With President Donald Trump trailing Democratic presidential nominee Joe Biden in polls in several key states, the Trump campaign to trying to win back the suburban women who have abandoned the president in the polls, and it is counting on Ivanka Trump to make sure the plan comes to fruition. The president's daughter will be trying to lure white college-educated women as part of this rescue mission.

Ivanka has been leaving no stone unturned in the past six weeks and made personal appeals for the president at 17 campaign stops, held intimate question-and-answer sessions, where she shared stories about her father. Aside from that, she has visited local businesses to take pictures with children dressed in Halloween costumes.

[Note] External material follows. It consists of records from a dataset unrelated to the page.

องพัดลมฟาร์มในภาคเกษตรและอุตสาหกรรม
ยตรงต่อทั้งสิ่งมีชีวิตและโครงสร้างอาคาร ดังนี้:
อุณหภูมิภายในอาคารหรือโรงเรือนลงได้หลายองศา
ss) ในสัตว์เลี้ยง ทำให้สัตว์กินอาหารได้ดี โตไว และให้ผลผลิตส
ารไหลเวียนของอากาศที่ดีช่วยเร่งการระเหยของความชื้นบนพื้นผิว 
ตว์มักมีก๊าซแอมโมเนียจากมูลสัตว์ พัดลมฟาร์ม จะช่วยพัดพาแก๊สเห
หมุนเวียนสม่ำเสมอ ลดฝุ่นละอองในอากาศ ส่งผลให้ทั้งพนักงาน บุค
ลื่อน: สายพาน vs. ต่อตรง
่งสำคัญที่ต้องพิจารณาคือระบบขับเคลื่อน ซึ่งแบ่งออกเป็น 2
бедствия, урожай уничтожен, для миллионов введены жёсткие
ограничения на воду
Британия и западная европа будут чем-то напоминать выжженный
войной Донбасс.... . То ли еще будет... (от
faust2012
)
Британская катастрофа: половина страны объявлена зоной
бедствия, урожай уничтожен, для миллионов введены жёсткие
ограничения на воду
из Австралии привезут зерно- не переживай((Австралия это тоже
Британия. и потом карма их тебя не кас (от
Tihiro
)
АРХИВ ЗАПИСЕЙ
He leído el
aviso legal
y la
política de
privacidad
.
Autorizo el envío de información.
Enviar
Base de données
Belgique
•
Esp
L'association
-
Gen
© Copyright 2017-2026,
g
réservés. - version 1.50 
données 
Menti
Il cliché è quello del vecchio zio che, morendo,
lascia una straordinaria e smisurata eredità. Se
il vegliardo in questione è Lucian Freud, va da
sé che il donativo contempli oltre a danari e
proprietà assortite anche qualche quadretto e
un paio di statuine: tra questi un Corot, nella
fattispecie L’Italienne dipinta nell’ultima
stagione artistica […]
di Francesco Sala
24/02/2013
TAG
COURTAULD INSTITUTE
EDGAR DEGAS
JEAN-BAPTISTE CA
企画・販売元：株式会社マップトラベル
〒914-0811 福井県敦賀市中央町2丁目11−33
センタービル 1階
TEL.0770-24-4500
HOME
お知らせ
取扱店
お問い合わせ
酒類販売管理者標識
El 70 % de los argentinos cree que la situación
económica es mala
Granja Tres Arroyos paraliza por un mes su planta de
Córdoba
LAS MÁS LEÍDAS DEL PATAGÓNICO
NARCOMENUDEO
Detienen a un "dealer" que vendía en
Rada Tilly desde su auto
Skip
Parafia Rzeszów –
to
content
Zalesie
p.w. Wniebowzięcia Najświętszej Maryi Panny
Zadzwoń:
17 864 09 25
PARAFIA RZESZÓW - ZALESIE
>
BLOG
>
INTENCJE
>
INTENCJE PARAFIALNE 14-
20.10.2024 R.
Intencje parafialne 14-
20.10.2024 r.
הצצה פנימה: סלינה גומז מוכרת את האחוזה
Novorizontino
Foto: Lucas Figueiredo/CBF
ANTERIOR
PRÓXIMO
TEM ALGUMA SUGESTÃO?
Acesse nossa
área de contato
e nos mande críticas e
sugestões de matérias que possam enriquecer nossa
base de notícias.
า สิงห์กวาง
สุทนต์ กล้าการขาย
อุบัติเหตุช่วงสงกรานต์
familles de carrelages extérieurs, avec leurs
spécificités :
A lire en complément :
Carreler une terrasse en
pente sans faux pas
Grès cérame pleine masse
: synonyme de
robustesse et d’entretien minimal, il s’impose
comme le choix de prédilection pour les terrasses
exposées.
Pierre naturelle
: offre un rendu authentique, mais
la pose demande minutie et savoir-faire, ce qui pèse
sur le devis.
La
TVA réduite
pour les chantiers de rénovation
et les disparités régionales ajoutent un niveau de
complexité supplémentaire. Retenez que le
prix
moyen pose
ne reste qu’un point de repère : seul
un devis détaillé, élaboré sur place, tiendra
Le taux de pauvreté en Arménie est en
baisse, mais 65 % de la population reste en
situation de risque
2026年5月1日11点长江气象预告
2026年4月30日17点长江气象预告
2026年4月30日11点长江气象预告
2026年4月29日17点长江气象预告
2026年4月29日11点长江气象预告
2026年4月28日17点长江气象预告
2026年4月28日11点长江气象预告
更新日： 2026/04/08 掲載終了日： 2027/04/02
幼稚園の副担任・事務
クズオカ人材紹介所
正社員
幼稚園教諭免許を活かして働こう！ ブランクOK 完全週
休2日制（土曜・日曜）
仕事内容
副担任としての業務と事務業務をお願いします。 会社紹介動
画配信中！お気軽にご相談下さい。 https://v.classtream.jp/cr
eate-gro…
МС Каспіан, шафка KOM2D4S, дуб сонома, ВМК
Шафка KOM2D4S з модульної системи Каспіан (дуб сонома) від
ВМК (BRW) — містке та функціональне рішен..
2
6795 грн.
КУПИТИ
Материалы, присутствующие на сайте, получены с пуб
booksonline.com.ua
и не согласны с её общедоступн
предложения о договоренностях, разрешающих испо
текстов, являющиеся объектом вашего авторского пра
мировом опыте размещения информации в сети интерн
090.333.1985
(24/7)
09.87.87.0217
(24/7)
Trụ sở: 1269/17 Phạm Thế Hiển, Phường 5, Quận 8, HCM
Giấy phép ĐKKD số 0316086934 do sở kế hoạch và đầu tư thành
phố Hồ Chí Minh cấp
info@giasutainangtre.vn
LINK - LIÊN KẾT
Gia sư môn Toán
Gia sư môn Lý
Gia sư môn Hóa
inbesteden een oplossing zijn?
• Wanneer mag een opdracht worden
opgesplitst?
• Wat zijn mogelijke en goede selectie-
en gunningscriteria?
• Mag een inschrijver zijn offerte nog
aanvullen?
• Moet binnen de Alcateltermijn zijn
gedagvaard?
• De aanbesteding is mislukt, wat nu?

It is hard to imagine another member of the Trump family engaging in such political activities, including the president himself. Her brothers, Donald Trump Jr. and Eric Trump, as well as sister-in-law, Lara Trump, are usually sent out to appease Trump's conservative base. So, Ivanka is now the head of the last moment campaign to win swing voters, especially the white college-educated women who played a vital role in the president's victory four years ago.

But with polls indicating that Biden is winning that segment of women by 20 percentage points or more, it is a backbreaking task. Ivanka is a working mother and has worked for the improvement of women’s lives, and is no stranger to challenges facing American families today, according to senior adviser for the Trump campaign, Mercedes Schlapp.

Schlapp pointed out that Ivanka can speak to Trump's success as a close family member, as well as a policy adviser, claiming it is a remarkably effective combination on the campaign trail. Ivanka has been to 10 battleground states, including Arizona, Nevada, Wisconsin, Minnesota, Michigan, Ohio, Florida, Georgia, North Carolina, and Pennsylvania, and is slated to camp in North Carolina, Florida, and Pennsylvania again before the presidential election, according to one Trump political aide, POLITICO reported.

Moreover, she has made appearances in half a dozen virtual rallies and is expected to her father raise $35 million at a total of nine fundraisers since Aug., including two on Monday in California, another Trump political aide said. She wants to ensure Americans realize what four more years of Trump means in terms of uplifting the people of the country, the first aide said of Ivanka.

Political analysts, however, do not think a last-minute attempt to revamp Trump's coarse politics will prove advantageous for the Trump campaign. The director of the Center for American Women and Politics at Rutgers University, Debbie Walsh explained saying women voters are looking at the substance of current events, noting that it is too late to try and change tone and tenor. Ivanka alone can't make up for what these women voters have witnessed in the last four years.